▶ _JOB_: In the material below, the required lines run from the one containing "informed transportation energy" through the one containing "just withered.". Copy those lines exactly, ends included, and nothing else.

▶ _EXERCISE DATA_:
────────

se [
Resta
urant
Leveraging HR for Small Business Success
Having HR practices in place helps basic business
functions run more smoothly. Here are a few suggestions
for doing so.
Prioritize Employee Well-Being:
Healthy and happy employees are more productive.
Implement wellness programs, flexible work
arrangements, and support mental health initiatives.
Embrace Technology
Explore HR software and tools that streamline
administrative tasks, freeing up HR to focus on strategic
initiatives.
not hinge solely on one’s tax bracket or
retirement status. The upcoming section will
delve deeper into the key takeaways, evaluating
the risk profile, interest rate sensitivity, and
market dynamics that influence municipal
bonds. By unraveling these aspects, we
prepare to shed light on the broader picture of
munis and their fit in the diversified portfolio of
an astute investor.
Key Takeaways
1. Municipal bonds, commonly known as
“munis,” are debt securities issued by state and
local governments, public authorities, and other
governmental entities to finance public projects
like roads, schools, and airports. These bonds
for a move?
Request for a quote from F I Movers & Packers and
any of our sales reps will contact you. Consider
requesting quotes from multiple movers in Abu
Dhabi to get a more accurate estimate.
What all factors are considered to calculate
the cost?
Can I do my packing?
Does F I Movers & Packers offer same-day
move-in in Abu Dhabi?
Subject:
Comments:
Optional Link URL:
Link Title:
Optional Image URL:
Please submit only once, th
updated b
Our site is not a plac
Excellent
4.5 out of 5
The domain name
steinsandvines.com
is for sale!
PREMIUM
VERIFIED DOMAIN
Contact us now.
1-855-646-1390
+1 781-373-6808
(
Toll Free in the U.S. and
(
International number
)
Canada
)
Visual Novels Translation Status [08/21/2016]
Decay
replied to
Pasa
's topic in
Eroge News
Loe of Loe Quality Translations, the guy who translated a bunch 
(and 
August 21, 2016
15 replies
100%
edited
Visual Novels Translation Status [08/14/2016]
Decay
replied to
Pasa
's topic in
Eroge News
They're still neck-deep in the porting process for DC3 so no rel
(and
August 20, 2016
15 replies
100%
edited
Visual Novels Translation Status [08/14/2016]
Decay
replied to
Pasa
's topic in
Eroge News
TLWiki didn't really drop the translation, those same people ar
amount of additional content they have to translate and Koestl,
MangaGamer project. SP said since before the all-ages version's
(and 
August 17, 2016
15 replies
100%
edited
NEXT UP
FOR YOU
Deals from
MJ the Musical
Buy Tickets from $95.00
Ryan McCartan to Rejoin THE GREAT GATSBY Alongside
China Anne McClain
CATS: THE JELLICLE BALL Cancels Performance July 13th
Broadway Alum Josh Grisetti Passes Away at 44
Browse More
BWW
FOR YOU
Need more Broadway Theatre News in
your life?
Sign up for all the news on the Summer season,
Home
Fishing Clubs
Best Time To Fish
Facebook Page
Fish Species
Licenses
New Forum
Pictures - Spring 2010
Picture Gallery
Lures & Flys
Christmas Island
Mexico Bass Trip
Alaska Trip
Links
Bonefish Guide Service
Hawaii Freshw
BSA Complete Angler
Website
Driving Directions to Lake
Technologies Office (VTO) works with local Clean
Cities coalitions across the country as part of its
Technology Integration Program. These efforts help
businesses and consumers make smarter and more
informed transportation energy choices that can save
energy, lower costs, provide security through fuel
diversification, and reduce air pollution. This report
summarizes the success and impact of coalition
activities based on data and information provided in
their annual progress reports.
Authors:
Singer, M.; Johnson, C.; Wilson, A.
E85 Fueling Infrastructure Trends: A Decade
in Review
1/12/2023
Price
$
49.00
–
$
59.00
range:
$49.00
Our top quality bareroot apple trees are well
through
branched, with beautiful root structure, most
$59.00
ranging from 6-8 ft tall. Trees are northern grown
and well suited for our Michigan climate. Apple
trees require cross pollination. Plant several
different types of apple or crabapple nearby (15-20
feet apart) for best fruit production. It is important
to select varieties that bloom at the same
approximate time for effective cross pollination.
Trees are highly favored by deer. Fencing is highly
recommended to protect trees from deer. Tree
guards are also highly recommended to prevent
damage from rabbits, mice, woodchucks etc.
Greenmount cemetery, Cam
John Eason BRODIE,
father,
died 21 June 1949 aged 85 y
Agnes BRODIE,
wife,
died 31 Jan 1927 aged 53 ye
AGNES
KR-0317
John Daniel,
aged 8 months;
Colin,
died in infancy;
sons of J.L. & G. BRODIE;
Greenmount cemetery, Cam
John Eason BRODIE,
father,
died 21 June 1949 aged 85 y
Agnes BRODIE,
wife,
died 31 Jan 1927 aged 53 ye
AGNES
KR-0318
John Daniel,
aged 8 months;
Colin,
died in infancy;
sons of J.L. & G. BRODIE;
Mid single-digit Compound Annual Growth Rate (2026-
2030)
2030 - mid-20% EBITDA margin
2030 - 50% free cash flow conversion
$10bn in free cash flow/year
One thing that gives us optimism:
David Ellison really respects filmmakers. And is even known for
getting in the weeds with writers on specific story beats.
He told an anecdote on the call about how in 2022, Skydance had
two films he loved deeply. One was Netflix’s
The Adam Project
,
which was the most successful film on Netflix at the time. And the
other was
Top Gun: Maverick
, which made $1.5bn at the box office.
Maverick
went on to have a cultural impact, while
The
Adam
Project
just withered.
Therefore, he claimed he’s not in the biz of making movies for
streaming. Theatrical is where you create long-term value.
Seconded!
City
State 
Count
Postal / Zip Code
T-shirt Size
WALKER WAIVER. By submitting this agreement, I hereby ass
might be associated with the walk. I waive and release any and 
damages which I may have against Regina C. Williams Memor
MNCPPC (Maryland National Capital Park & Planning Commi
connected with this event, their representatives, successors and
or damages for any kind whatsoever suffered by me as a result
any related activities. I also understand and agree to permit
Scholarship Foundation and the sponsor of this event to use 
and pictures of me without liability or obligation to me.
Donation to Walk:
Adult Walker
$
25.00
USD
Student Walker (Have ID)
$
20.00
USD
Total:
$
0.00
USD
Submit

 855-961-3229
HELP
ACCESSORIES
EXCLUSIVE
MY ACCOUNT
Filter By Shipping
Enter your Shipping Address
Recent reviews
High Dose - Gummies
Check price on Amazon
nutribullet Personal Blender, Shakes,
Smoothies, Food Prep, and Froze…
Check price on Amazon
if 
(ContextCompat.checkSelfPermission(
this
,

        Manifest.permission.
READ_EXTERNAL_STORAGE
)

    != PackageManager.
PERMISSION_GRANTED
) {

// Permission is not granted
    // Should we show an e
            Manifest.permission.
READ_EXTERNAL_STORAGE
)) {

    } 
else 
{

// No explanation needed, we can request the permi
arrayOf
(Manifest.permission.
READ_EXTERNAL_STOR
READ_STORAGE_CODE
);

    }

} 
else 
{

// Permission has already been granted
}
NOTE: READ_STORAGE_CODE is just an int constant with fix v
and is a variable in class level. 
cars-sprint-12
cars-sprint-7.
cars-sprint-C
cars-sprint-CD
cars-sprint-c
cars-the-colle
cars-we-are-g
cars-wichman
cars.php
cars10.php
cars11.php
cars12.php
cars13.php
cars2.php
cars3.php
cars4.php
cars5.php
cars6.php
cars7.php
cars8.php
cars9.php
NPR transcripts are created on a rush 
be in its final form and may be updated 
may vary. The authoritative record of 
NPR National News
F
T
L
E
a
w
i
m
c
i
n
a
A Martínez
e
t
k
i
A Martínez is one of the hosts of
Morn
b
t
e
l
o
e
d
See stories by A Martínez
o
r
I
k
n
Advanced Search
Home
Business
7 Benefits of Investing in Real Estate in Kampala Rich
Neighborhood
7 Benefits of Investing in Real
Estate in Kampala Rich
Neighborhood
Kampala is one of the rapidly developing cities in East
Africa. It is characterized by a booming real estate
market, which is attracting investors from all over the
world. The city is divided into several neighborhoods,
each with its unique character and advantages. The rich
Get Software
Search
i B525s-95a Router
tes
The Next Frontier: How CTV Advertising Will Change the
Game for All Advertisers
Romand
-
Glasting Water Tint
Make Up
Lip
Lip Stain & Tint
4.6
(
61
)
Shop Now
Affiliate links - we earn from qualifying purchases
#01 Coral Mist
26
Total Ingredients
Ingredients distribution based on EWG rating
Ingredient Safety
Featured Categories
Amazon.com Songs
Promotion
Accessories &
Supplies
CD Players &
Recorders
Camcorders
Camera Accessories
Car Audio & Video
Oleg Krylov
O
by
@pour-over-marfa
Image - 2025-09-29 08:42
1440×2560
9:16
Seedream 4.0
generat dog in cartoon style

────────

▶ _RESULT_:
informed transportation energy choices that can save
energy, lower costs, provide security through fuel
diversification, and reduce air pollution. This report
summarizes the success and impact of coalition
activities based on data and information provided in
their annual progress reports.
Authors:
Singer, M.; Johnson, C.; Wilson, A.
E85 Fueling Infrastructure Trends: A Decade
in Review
1/12/2023
Price
$
49.00
–
$
59.00
range:
$49.00
Our top quality bareroot apple trees are well
through
branched, with beautiful root structure, most
$59.00
ranging from 6-8 ft tall. Trees are northern grown
and well suited for our Michigan climate. Apple
trees require cross pollination. Plant several
different types of apple or crabapple nearby (15-20
feet apart) for best fruit production. It is important
to select varieties that bloom at the same
approximate time for effective cross pollination.
Trees are highly favored by deer. Fencing is highly
recommended to protect trees from deer. Tree
guards are also highly recommended to prevent
damage from rabbits, mice, woodchucks etc.
Greenmount cemetery, Cam
John Eason BRODIE,
father,
died 21 June 1949 aged 85 y
Agnes BRODIE,
wife,
died 31 Jan 1927 aged 53 ye
AGNES
KR-0317
John Daniel,
aged 8 months;
Colin,
died in infancy;
sons of J.L. & G. BRODIE;
Greenmount cemetery, Cam
John Eason BRODIE,
father,
died 21 June 1949 aged 85 y
Agnes BRODIE,
wife,
died 31 Jan 1927 aged 53 ye
AGNES
KR-0318
John Daniel,
aged 8 months;
Colin,
died in infancy;
sons of J.L. & G. BRODIE;
Mid single-digit Compound Annual Growth Rate (2026-
2030)
2030 - mid-20% EBITDA margin
2030 - 50% free cash flow conversion
$10bn in free cash flow/year
One thing that gives us optimism:
David Ellison really respects filmmakers. And is even known for
getting in the weeds with writers on specific story beats.
He told an anecdote on the call about how in 2022, Skydance had
two films he loved deeply. One was Netflix’s
The Adam Project
,
which was the most successful film on Netflix at the time. And the
other was
Top Gun: Maverick
, which made $1.5bn at the box office.
Maverick
went on to have a cultural impact, while
The
Adam
Project
just withered.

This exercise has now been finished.